**Task item:** Please repeat, from the entries that follow, the lines from the one containing "Figure 5: Normal" through the one containing "# How to run the program?" exactly, adding nothing.

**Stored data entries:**
= = =
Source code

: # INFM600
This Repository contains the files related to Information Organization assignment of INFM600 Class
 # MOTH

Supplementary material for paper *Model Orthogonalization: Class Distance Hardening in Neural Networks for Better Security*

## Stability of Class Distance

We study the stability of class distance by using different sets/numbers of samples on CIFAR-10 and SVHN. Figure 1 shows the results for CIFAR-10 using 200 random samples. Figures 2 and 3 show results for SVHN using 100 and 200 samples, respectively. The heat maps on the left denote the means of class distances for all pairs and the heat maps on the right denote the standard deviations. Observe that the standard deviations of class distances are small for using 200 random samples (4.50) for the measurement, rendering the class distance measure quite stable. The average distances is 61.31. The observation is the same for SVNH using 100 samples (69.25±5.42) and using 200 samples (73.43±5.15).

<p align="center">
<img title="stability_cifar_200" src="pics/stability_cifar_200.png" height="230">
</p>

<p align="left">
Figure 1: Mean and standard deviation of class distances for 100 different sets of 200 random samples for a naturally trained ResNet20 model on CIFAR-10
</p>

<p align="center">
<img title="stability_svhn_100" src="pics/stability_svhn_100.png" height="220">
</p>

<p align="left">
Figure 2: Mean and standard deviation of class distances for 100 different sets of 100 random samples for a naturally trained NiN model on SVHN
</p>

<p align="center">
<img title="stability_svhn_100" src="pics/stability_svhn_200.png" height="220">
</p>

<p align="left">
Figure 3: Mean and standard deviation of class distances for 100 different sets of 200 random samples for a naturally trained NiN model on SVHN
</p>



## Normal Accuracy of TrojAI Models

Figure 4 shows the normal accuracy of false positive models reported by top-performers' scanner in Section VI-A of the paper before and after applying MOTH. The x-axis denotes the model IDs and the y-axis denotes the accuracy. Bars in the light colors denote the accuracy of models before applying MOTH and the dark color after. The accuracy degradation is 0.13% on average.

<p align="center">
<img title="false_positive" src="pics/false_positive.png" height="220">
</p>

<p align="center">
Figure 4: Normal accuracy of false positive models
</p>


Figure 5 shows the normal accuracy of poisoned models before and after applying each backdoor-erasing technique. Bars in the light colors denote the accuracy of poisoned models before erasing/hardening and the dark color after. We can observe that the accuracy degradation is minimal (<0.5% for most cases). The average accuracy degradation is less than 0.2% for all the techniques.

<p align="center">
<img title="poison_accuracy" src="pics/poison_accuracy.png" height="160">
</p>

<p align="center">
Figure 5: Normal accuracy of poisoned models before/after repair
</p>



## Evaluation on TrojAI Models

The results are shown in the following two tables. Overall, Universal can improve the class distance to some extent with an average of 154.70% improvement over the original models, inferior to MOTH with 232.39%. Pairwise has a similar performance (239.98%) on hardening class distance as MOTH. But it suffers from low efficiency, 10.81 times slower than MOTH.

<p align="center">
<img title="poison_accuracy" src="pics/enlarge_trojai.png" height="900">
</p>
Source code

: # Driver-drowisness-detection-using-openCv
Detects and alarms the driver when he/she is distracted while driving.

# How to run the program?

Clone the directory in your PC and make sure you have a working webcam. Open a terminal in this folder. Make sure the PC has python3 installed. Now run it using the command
= = =
**Result:**
Figure 5: Normal accuracy of poisoned models before/after repair
</p>



## Evaluation on TrojAI Models

The results are shown in the following two tables. Overall, Universal can improve the class distance to some extent with an average of 154.70% improvement over the original models, inferior to MOTH with 232.39%. Pairwise has a similar performance (239.98%) on hardening class distance as MOTH. But it suffers from low efficiency, 10.81 times slower than MOTH.

<p align="center">
<img title="poison_accuracy" src="pics/enlarge_trojai.png" height="900">
</p>
Source code

: # Driver-drowisness-detection-using-openCv
Detects and alarms the driver when he/she is distracted while driving.

# How to run the program?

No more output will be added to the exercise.